Enquanto isso, o terceiro se lançou para o painel de alarme. Sua mão tocou o botão, mas uma lâmina de energia partiu o painel no meio. Um corte limpo, sem faíscas, sem alarme. O susto foi maior que a gravidade da cena.

Ethan observa do corredor, pronto. Pensava: Diferente. Ela parece mais distante, mais controlada. Continua feroz como no treinamento, mas agora há elegância nervosa.

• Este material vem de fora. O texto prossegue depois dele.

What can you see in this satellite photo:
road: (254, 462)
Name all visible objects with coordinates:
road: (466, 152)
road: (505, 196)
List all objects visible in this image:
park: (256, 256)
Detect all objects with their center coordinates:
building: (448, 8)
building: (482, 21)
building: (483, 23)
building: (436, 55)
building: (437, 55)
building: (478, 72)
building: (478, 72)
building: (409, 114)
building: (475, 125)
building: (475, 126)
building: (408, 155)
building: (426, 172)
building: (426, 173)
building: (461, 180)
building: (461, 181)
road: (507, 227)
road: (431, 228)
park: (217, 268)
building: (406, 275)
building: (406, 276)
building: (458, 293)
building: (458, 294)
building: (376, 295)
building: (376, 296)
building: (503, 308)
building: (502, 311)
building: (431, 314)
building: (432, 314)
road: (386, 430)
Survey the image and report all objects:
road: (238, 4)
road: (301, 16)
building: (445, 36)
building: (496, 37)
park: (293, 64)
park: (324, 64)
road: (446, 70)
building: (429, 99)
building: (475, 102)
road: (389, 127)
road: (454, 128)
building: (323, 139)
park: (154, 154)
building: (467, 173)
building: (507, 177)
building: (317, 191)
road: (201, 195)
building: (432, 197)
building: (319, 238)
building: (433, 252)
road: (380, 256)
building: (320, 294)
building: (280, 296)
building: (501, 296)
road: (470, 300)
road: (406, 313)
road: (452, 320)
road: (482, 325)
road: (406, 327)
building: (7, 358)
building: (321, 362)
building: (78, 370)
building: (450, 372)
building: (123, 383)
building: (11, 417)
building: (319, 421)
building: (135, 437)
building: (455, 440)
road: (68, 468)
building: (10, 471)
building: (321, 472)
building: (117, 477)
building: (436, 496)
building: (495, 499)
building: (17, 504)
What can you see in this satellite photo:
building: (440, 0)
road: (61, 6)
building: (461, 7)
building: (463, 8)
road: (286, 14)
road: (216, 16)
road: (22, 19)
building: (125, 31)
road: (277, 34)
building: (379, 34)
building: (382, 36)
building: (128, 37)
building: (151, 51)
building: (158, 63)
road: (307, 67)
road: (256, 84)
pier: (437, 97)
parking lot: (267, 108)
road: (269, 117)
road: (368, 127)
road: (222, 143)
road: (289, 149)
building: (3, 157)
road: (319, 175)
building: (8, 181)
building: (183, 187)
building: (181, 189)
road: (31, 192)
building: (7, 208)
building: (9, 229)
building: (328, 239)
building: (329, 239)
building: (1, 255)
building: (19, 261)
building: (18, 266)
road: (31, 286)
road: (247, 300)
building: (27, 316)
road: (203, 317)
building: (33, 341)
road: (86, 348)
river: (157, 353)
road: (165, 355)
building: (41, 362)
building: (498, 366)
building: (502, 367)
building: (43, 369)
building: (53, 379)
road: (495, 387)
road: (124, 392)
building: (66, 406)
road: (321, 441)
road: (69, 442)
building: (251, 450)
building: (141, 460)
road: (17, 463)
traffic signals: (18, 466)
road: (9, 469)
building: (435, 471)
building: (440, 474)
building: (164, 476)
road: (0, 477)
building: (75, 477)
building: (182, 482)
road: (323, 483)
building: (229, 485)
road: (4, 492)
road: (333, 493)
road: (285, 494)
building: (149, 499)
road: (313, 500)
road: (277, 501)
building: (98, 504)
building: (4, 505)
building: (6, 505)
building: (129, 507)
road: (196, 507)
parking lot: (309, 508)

Tudo parecia resolvido, mas o embate estava camuflado entre as colunas de metal. Um silêncio tenso pairava. Então, uma quarta figura emergiu de um compartimento escondido atrás das caixas: alta, imponente, vestindo exoesqueleto rústico. Veias metálicas pulsavam ao longo dos braços; um brilho frio percorria suas íris modificadas. Ele rosnou. "Vocês sempre mandam novatos para essas missões?"

O olhar dele se fixou em Seraphina, luz sintética a percorrer as lentes dos olhos. Ela sentiu o EVP borbulhar sob a pele como se uma tempestade interna se formasse, prestes a romper a contenção. "Se é luta que você quer... vai ter." ela respondeu, em tom súbito, firme, deixando o sindicato arcano fluir.

O homem lançou-se em direção a ela e a terra tremeu. EVP explodiu como uma onda interior o ambiente vibrou. Os contornos da realidade se flexionaram por um instante, e o espaço celular ao redor se contorceu. As luzes bruxuleantes piscaram. A brisa vinda da rua encontrou correntes artificiais.

Ela ergueu os braços, princípio do combate propiciado ao exoesqueleto. Uma rajada sutil, invisível, empurrou o inimigo para trás. Pilares estremeceram. O campo desta estrutura se tornou palco, dois corpos, tecnologia e técnica, se confrontando balançando caixilhos.

Ethan entrou, mas irá cruzar o limiar dinamizado apenas quando julgar necessário. Sabia que estava prestes a testemunhar o desfecho do embate, sua aposta era que Seraphina sairia vitoriosa, mas faltava a passagem final.